The authors evaluate AgentRaft on a curated benchmark of 6,675 real‑world tools scraped from MCP.so, grouped into four representative scenarios: Data Management, Software Development, Enterprise Collaboration, and Social Communication. Their findings reveal that DOE is a systemic issue, present in 57.07 % of all potential tool interaction paths and affecting 65.42 % of transmitted data fields. In terms of detection efficiency, AgentRaft discovers 69.15 % of vulnerabilities with only 50 prompts and reaches ≈99 % coverage after 150 prompts, dramatically outperforming a random‑search baseline that stalls below 20 % even after 300 attempts. The multi‑LLM voting mechanism improves identification accuracy by 87.24 % compared to a single‑model judge, and the framework reduces per‑chain verification cost by 88.6 %, making large‑scale privacy auditing economically feasible.

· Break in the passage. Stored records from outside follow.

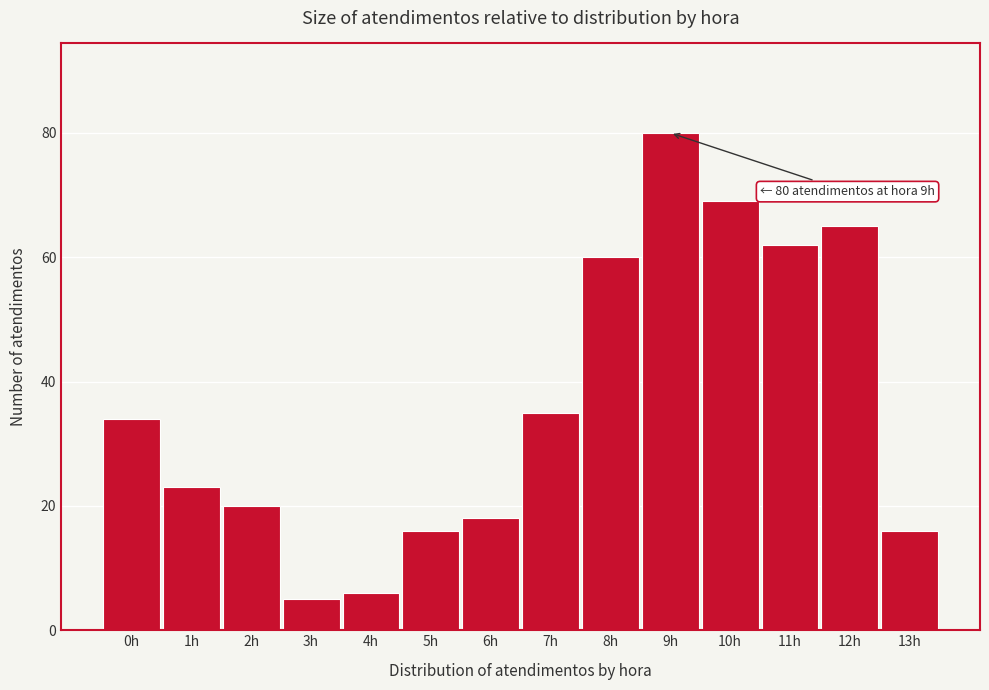

Reading left to right, extract all data points from this chart.

0h=34	1h=23	2h=20	3h=5	4h=6	5h=16	6h=18	7h=35	8h=60	9h=80	10h=69	11h=62	12h=65	13h=16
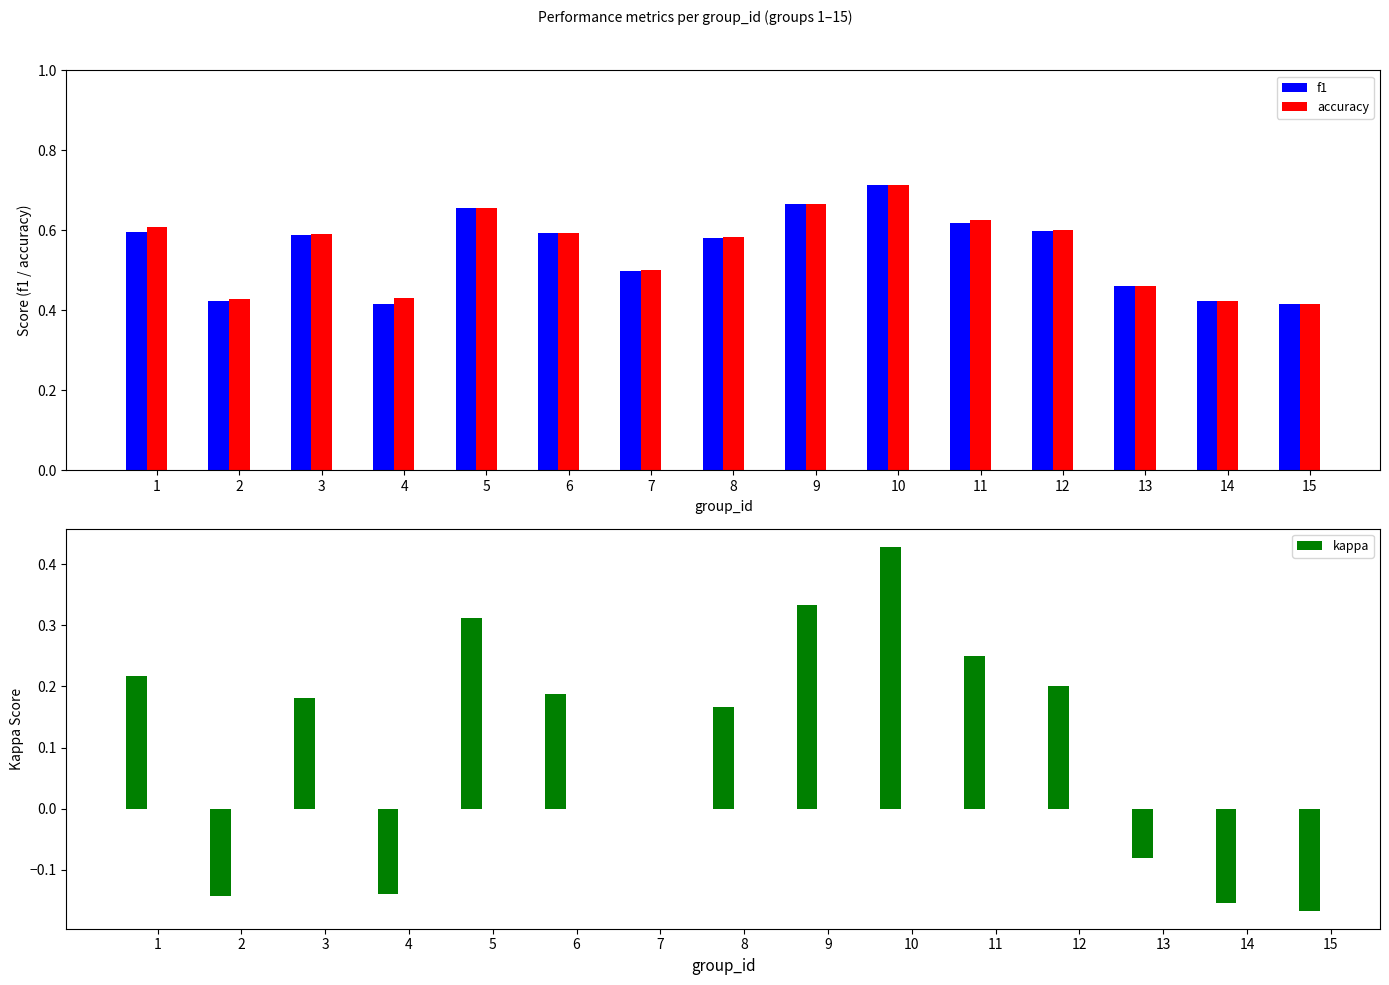

At which label is accuracy closest to 0?

15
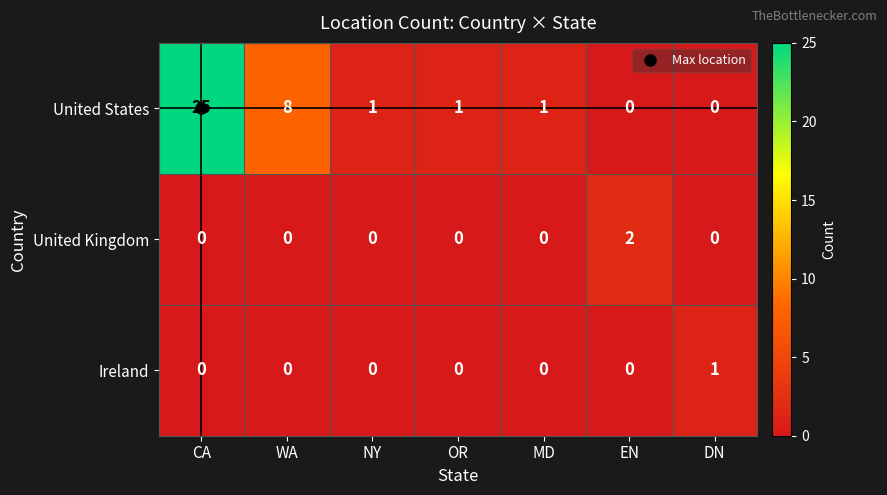

The value of Ireland at WA is 0. True or false?

True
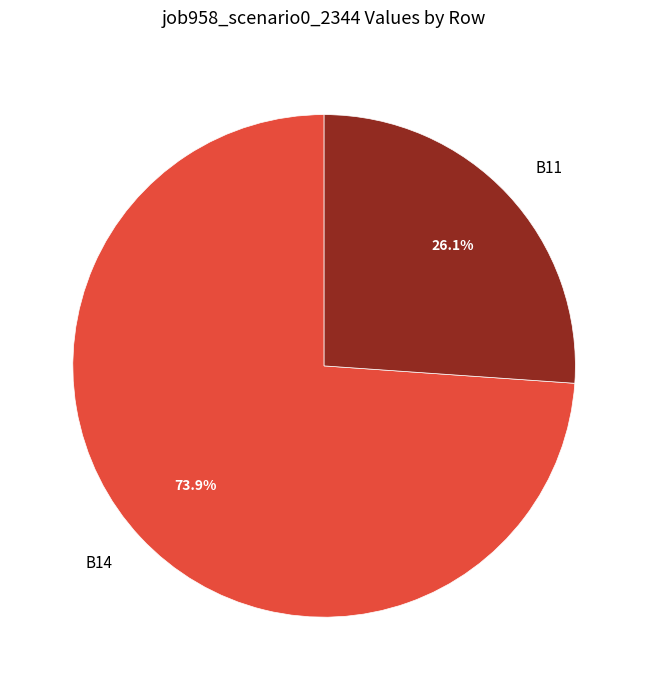

What percentage do B11 and B14 together represent?

100.0%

The paper also discusses limitations. Prompt synthesis currently relies on generic asset templates, which may miss domain‑specific nuances (e.g., medical records). The voting committee can suffer from divergent regulatory interpretations among LLMs, potentially leading to inconsistent labeling. Scaling to marketplaces with hundreds of thousands of tools will require further optimization of graph construction and prompt generation. Future work is outlined: automatic parsing of regulatory texts into structured policies, domain‑adapted prompt generators, continuous runtime monitoring with alerting, and open‑sourcing the toolkit for community adoption.
In conclusion, AgentRaft provides the first systematic, automated solution for detecting data over‑exposure in LLM agents. By combining static program analysis, deterministic prompt engineering, dynamic taint tracking, and multi‑model regulatory reasoning, it achieves high detection accuracy, near‑complete coverage with a modest number of prompts, and substantial cost savings. This work establishes a practical foundation for building auditable, privacy‑compliant LLM agent ecosystems.